For years I did not want to hear anything that others had to say about me, whether praise or criticism, loving or ill-intended. It was all pretty much the same to me – a wounding reminder of my own constant self-judgement. Such harshness in my inner world led me to take on inner self-numbing as a serious project. The comments of others, however offered, simply reconnected me with what I was working so strenuously to avoid.
I extended this project into the outer world too, of course, trying not to draw too much attention to myself. I’d stay out of the limelight when I could. And I developed a reputation for shyness and quietness, for not being too much trouble to anyone, for looking ok, for being humble and self-effacing: all powerful supports for the inner numbing to which I was so committed.
At the time, I doubt I would have understood any of this as something I was actively doing. But such is the power of the critic, it can shape a life from the inside out, and for that reason I think it’s a topic of enormous importance.
It was only in my mid-thirties, when a teacher of mine was generous enough to tell me how self-critical he found me, that I began to see that I had a critic at all. Until then I’d thought it self-evident that the world was made up of exactingly high standards that I could never reach and populated by others who knew my many failings even before I discovered them myself. It had never occurred to me that my hyper-vigilance for criticism, inside and outside, was just one possible way to live an adult life.
The foundational, liberating move was to identify the critic as an entity in its own right – a part of me – and to see that the harshness it generated was not life itself. In this way the critic became something I have rather than something that invisibly has me. And having it opened up the possibility of cultivating a new relationship with it.

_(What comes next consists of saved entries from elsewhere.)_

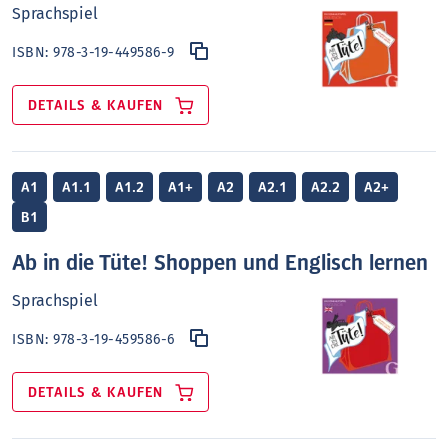
Sprachspiel
ISBN:
978-3-19-449586-9
DETAILS & KAUFEN
A1
A1.1
A1.2
A1+
A2
A2.1
A2.2
A2+
B1
Ab in die Tüte! Shoppen und Englisch lernen
Sprachspiel
ISBN:
978-3-19-459586-6
DETAILS & KAUFEN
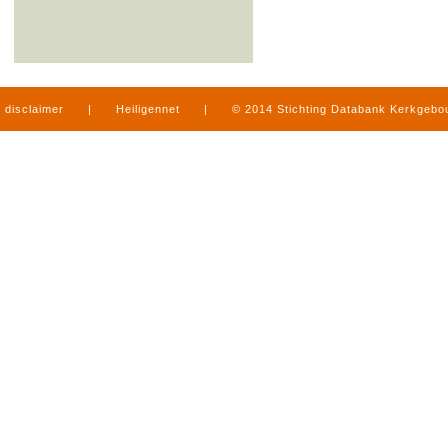
disclaimer
|
Heiligennet
|
© 2014 Stichting Databank Kerkgeb
in Limburg
|
produced by
www.mediamens.nl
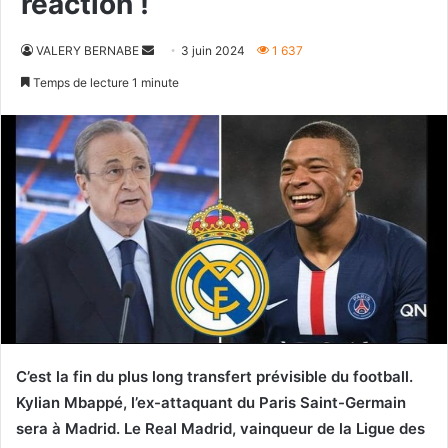
réaction !
Envoyer
VALERY BERNABE
3 juin 2024
1 637
un
Temps de lecture 1 minute
courriel
C’est la fin du plus long transfert prévisible du football.
Kylian Mbappé, l’ex-attaquant du Paris Saint-Germain
sera à Madrid. Le Real Madrid, vainqueur de la Ligue des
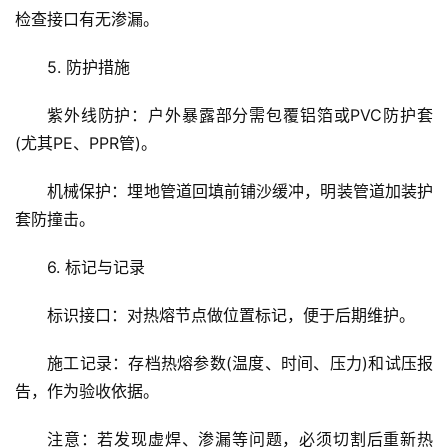
检查接口有无渗漏。
快
讯
5. 防护措施
更
紫外线防护：户外暴露部分需包覆铝箔或PVC防护套
多
(尤其PE、PPR管)。
页
面
机械保护：埋地管道回填前铺沙缓冲，明装管道加装护
套防撞击。
6. 标记与记录
标识接口：对热熔节点做位置标记，便于后期维护。
施工记录：存档热熔参数(温度、时间、压力)和试压报
告，作为验收依据。
注意：若发现虚焊、渗漏等问题，必须切割后重新热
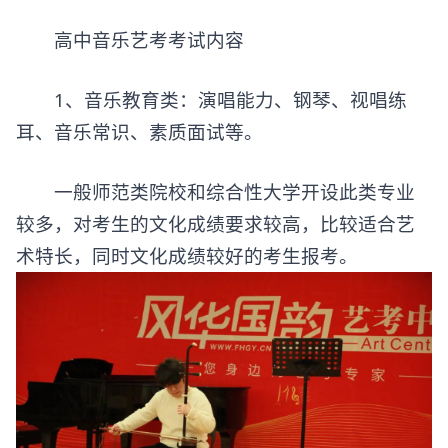
高中音乐艺考考试内容
1、音乐教育类：演唱能力、钢琴、视唱练
耳、音乐常识、素质面试等。
一般师范类院校和综合性大学开设此类专业
较多，对考生的文化成绩要求较高，比较适合艺
术特长，同时文化成绩较好的考生报考。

I learned how to see the critic as an attacking force and, gradually, how necessary it is to defend against its attack. Reasoning with it (a familiar habit for me) or otherwise engaging with it does not help, because the critic is insatiable. It has higher standards in all domains of life than I can ever reach. Whatever I do it’s on the immediate lookout for what else is undone or not perfect. It cannot be placated by persuasion, by argument or by giving in, and it is not at all interested in the evidence of my eyes and ears and heart. Living with the critic is like living with a rabid dog.
Defending requires meeting the critic with equal and opposite energy to its attacks, pushing them away with considerable force. Expletives help – the more evocative the better. What does not help is passivity: quietly waiting, staying small, until it goes away. This strategy, familiar to me from my childhood, just invites the critic to keep going.
When I remember to defend myself adequately I gain a measure of freedom, some space, into which the longings of my heart and conscience can step forward. It turns out that the critic – though it will defend itself by telling me it is my conscience – is interested neither in what I long for nor in what is right. It cares only about maintaining a vanishingly small world in which nobody can ever be disappointed and no shame can occur. And it’s willing to use the very disappointment and shame it so fears from others in order to keep me in line.
And so I have to remember to defend, every day. As time goes on the attacks become more disguised, more wily. It’s a lifetime’s work. And necessary, if I am to live fully, and if I am to take up the freedom and capacity to contribute that is my – and everyone’s – birthright.